Thursday, December 27, 2007

Post Christmas: the recovery begins

Most of us have started wrapping up the Christmas portion of the end-of-the-year holiday blitz and beginning to plan for New Year’s parties.

Unless your place of work closes for the full two weeks or you take vacation days now, you have probably started back to more typical schedules and routines. The shape of the days is becoming more predictable, the leftover foods and snacks are starting to dry-up, and gifts are starting to be used instead of being on display under the tree.

After all the weeks of hype and build-up and increasing stress things begin to decompress. In a way it is a relief to have the pressure removed from daily living. However, the initial void or vacuum can also feel depressing.

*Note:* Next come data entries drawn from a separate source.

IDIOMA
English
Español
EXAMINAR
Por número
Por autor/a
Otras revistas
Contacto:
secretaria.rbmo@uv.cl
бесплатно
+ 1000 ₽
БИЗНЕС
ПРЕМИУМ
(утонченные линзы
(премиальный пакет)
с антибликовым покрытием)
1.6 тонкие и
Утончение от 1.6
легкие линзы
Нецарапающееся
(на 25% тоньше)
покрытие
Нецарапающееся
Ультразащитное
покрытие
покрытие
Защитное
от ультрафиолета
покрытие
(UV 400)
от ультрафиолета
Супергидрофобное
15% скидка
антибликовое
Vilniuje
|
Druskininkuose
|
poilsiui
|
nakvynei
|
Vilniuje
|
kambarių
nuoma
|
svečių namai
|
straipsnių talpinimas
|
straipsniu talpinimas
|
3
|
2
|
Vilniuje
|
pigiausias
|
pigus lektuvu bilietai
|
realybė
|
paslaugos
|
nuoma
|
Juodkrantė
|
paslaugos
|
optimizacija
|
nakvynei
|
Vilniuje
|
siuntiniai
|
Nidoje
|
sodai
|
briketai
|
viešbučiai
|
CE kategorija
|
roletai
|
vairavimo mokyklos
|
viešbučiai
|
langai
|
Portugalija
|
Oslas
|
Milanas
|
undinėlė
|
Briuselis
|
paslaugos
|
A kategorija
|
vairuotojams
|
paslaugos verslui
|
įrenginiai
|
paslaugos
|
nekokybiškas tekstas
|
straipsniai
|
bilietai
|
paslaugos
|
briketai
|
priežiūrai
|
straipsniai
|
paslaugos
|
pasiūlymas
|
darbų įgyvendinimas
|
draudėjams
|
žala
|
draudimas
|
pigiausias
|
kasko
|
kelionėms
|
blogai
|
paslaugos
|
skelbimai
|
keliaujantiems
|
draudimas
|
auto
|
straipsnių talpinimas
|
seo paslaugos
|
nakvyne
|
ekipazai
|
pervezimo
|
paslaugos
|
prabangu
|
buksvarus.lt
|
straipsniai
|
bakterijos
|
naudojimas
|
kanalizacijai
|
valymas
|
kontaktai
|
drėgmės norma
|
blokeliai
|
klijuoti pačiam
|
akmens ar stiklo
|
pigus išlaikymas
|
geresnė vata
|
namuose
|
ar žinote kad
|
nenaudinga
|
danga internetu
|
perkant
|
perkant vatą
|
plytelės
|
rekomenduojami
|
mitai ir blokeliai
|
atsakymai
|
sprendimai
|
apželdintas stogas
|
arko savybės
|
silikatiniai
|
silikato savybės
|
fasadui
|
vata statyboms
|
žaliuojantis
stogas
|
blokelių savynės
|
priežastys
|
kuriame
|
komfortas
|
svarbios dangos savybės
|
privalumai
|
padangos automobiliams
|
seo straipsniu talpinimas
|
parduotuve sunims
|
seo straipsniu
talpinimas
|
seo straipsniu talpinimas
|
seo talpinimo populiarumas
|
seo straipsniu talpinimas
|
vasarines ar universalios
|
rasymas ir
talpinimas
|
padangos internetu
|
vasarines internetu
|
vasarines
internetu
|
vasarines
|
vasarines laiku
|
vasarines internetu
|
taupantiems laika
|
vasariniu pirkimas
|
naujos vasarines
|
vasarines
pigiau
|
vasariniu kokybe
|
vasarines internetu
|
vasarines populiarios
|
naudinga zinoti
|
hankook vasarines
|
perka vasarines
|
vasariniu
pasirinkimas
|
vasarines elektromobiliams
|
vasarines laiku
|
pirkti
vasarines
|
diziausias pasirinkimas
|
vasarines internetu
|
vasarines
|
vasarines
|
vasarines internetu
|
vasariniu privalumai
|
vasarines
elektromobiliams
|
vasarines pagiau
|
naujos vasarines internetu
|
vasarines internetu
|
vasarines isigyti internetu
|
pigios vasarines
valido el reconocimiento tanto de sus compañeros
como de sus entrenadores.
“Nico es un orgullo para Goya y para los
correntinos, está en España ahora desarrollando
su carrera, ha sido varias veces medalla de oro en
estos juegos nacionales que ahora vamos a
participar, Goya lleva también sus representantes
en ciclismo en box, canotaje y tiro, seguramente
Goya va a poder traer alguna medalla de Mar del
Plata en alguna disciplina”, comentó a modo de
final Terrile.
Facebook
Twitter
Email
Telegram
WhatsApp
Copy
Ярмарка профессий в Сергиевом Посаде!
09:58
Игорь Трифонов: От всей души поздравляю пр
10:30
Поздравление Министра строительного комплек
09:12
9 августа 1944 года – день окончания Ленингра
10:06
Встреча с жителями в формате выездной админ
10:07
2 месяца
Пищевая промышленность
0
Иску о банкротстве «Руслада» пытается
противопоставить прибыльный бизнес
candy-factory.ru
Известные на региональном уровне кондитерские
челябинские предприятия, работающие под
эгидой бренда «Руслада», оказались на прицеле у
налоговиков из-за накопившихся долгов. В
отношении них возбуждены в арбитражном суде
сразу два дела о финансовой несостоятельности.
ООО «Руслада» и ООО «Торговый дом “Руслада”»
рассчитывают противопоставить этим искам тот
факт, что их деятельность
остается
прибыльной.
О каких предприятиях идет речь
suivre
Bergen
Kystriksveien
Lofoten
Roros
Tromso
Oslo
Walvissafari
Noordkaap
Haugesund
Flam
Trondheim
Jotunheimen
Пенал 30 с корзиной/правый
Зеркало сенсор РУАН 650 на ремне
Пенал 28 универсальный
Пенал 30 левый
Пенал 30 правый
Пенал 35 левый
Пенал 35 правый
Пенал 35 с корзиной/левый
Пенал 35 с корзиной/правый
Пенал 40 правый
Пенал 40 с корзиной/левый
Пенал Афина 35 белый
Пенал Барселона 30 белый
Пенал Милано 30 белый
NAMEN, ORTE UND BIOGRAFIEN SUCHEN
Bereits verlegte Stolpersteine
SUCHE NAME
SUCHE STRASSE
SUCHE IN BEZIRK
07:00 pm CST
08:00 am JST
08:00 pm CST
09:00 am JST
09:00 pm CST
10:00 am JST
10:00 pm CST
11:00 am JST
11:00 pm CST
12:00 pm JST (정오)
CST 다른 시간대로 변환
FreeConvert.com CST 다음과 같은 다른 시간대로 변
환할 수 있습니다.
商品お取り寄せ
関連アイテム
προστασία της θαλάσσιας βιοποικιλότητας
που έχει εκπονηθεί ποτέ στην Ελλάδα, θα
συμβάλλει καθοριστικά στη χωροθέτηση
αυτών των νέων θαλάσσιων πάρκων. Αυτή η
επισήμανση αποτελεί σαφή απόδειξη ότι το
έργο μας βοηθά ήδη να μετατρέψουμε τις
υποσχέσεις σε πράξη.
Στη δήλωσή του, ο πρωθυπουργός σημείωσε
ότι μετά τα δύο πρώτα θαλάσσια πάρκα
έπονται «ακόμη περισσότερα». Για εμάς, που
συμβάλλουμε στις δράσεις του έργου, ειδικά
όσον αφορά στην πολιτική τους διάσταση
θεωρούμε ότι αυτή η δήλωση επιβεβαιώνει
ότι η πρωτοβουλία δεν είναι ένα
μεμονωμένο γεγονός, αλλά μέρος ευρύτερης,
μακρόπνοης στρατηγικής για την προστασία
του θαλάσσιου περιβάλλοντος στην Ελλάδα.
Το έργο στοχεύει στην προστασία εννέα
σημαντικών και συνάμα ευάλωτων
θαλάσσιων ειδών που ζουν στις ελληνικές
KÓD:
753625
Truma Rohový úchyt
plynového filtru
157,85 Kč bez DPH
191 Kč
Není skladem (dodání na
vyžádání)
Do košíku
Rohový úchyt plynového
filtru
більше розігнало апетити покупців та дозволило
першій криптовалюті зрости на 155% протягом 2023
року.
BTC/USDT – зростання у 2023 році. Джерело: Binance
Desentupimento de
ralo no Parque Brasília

How can you transition from the build-up and execution of the Christmas holiday back to the regular life where Christmas and seasonal music doesn’t play 24/7; where there aren’t more parties than you have weekends; where the oven isn’t constantly on; or where you increasingly shave more and more hours from sleep to make the clock work?

Here are some suggestions to help welcome the transition in a more positive light and make room for the personal reflection that will aid a smoother adjustment:

1) Start by getting enough sleep every night and going to bed ready to sleep. For weeks sleeping time has been cheated either by reducing the time in bed or using the quiet to plan or problem solve. Sleep time is for rest and repair. Sleep deprivation can take the best situation and turn it on its head. So get enough rest at regular hours.

2) Move back to a regular meal schedule and cut down on snacking at will. The holidays are loaded with comfort foods of memory. These foods also subject our systems to a load of sugar, fat and calories they aren’t accustomed to processing. Move back to eating predictable foods on a predictable schedule and save the treats for dessert or set times.

3) Increase your hydration by drinking more plain water. In the north winter is drier anyway but the holidays entice us to drink more blended beverages. Not just too much alcohol but even sodas and punches, coffee and tea, and even milk and eggnog put a drain on fluid-levels the body needs to carry out its work of maintaining itself. If necessary make drinking some plain water a to-do item and check it off.

4) Reduce the amount of electronic media pollution. The holidays bring lots of music, TV specials, gift DVDs, and the loudest things, the video games. Make a point of everyday setting aside a half-hour or an hour, two if you can spare it, to just bask in silence or in only people generated sounds. Use the time to nap, or read, or walk a nature trail. That also means turn off the phone, the PDA and the computer. Just unplug for a bit.

5) Move away from constant crowd and mob interactions. It’s not the end of the world if you don’t get all of next year’s cards and paper now. Also, New Years will not fail to arrive if you don’t take in every activity at First Night or any other New Year’s Eve party. Plan your forays into public areas either before or after the peak hours. For New Year’s Eve have a few close friends over for board games and a carry-in supper instead of an all-night blitz with everyone you think you owe an invitation.

6) Call a trusted friend. Make arrangements now that there is a friend you can call for a reality check when you are too overwhelmed by the transition.

No plan will guarantee that the transition back to regular life after the holidays will be free of emotional let down. Having a plan of action should help interpret and deal appropriately with those moments of let down when they do come.